Really good interview.

I'm only posting the stuff about politics and race, but he also has some great commentary on comedy, political correctness, and life in general.


We’ve just come through an election that was a triumph for Fox News and a fiasco for Obama. What do you make of it?

Jon Stewart has said the reason Fox News works better than CNN is because the people at Fox News figured out how to make themselves into victims.

So will it now be harder for Republicans to play victims?

They have no problem playing victims.

Even in victory?

Even in victory. America — not black America, but America as a whole — started in England and was ruled by kings and queens and had a class system. I’m almost of the mind that that’s what America wants at the end of the day. Maybe America wants monopolies.

They always seem to want a Bush or a Clinton.

Maybe they just want a Bush. Maybe they want no regulations. It’s hard for me to figure out people voting against their own self-interests. At some point you go, Okay: Is that what they want?

Is it possible that they’re just angry, whether it’s anger at Obama or Washington in general, and they just want to lash out? If you’re angry, you don’t rationally consider what’s in your self-interest.

Maybe. But we had Bush for eight years. They saw what that was. Apparently a lot of people want to go back to that. A lot of people think rich people are smart.

Let’s talk about Obama a bit. You have been a fan. Have you ever met him?

Yeah, a couple times.

And what did you make of him?

Kind of cool. I always say, cooler than most politicians, not as cool as actual cool people. He’s not cool like Jay Z’s cool. He’s not Eddie Murphy. But in a world of politicians …

When he first came on the scene, we learned he listened to Jay Z. He watched The Wire. Do you think he has had any effect on pop culture?

I’m not sure. I mean, time will tell, and what I mean by “time will tell” is: We’ll see who gets into politics. That’s the real test. In a weird way, him saying he listens to Jay Z — it’s kind of revolutionary, because he’s of the age that he’s supposed to listen to that stuff. And so he’s a little more himself than most politicians. We’ll see if more politicians end up being just themselves.

What do you think of how he’s done? Here we are in the last two years of his presidency, and there’s a sense among his supporters of disappointment, that he’s disengaged.

I’m trying to figure out the right analogy. Everybody wanted Michael Jordan, right? We got Shaq. That’s not a disappointment. You know what I mean? We got Charles Barkley. It’s still a Hall of Fame career. The president should be graded on jobs and peace, and the other stuff is debatable. Do more people have jobs, and is there more peace? I guess there’s a little more peace. Not as much peace as we’d like, but I mean, that’s kind of the gig. I don’t recall anybody leaving on an up. It’s just that kind of job. I mean, the liberals that are against him feel let down because he’s not Bush. And the thing about George Bush is that the kid revolutionized the presidency. How? He was the first president who only served the people who voted for him. He literally operated like a cable network. You know what I mean?

He pandered to his target audience.

→ **Stored data**:
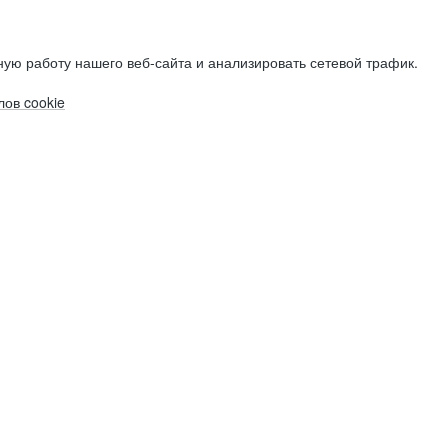
ую работу нашего веб-сайта и анализировать сетевой трафик.
ов cookie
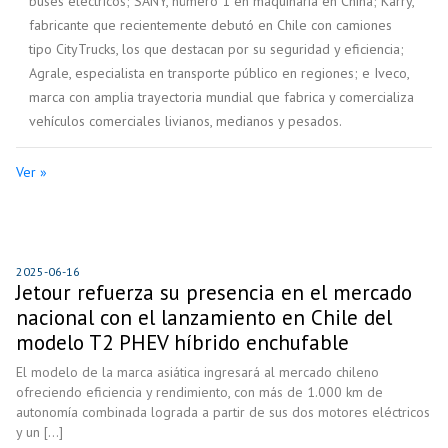
buses eléctricos; SANY, número 1 en maquinaria en China; Karry,
fabricante que recientemente debutó en Chile con camiones
tipo CityTrucks, los que destacan por su seguridad y eficiencia;
Agrale, especialista en transporte público en regiones; e Iveco,
marca con amplia trayectoria mundial que fabrica y comercializa
vehículos comerciales livianos, medianos y pesados.
Ver »
2025-06-16
Jetour refuerza su presencia en el mercado
nacional con el lanzamiento en Chile del
modelo T2 PHEV híbrido enchufable
El modelo de la marca asiática ingresará al mercado chileno
ofreciendo eficiencia y rendimiento, con más de 1.000 km de
autonomía combinada lograda a partir de sus dos motores eléctricos
y un [...]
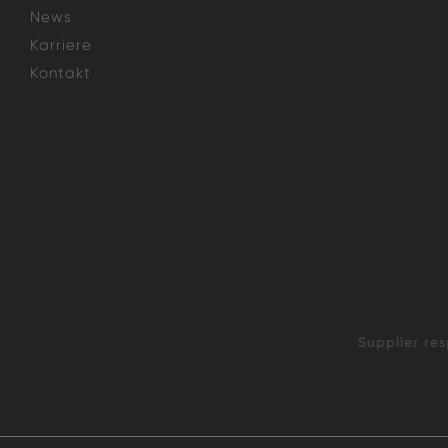
News
Karriere
Kontakt
Supplier res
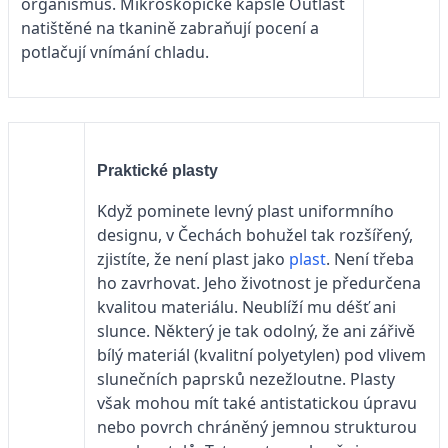
organismus. Mikroskopické kapsle Outlast
natištěné na tkanině zabraňují pocení a
potlačují vnímání chladu.
Praktické plasty
Když pominete levný plast uniformního
designu, v Čechách bohužel tak rozšířený,
zjistíte, že není plast jako
plast
. Není třeba
ho zavrhovat. Jeho životnost je předurčena
kvalitou materiálu. Neublíží mu déšť ani
slunce. Některý je tak odolný, že ani zářivě
bílý materiál (kvalitní polyetylen) pod vlivem
slunečních paprsků nezežloutne. Plasty
však mohou mít také antistatickou úpravu
nebo povrch chráněný jemnou strukturou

→ **Task 1**: Pull out the passage of the interview that runs from "We’ve just come" to "America wants monopolies.", copying it word for word.
→ **Task 2**: Continue the interview about politics and Obama, starting right after its last line.

→ **Answer space 1**:
We’ve just come through an election that was a triumph for Fox News and a fiasco for Obama. What do you make of it?

Jon Stewart has said the reason Fox News works better than CNN is because the people at Fox News figured out how to make themselves into victims.

So will it now be harder for Republicans to play victims?

They have no problem playing victims.

Even in victory?

Even in victory. America — not black America, but America as a whole — started in England and was ruled by kings and queens and had a class system. I’m almost of the mind that that’s what America wants at the end of the day. Maybe America wants monopolies.

→ **Answer space 2**:
He’s the first cable-television president, and the thing liberals don’t like about Obama is that he’s a network guy. He’s kind of Les Moonves.8 He’s trying to get everybody. And I think he’s figured out, and maybe a little late, that there’s some people he’s never going to get.

When you mentioned Bush, I thought you were going to say something else, which is that he had this “good versus evil” manner of speaking — the Western sheriff who’s come to lay down the law. Obama’s been faulted for not showing anger in public, and for not speaking in simple, declarative Bushisms. Of course, the moment he does do that, he’s accused of being an angry black man.

There’s an advantage that Bush had that Obama doesn’t have. People thinking you’re dumb is an advantage. Obama started as a genius. It’s like, What? I’ve got to keep doing that? That’s hard to do! So it’s not that Obama’s disappointing. It’s just his best album might have been his first album.

What has Obama done wrong?

When Obama first got elected, he should have let it all just drop.

Let what drop?

Just let the country flatline. Let the auto industry die. Don’t bail anybody out. In sports, that’s what any new GM does. They make sure that the catastrophe is on the old management and then they clean up. They don’t try to save old management’s mistakes.


That’s clever. You let it all go to hell.

Let it all go to hell knowing good and well this is on them. That way you can implement. You hire your own coach. You get your own players. He could have got way more done. You know, we’ve all been on planes that had tremendous turbulence, but we forget all about it. Now, if you live through a plane crash, you’ll never forget that. Maybe Obama should have let the plane crash. You get credit for bringing somebody back from the dead. You don’t really get credit for helping a sick person by administering antibiotics.

One thing that was so exciting to many people, including you and me, when Obama got in was the hope, however delusional, that his election signaled some kind of racial progress in America. When, in fact, I don’t think there’s been much at all.

Grown people, people over 30, they’re not changing. But you’ve got kids growing up.

Your own kids are all girls, right?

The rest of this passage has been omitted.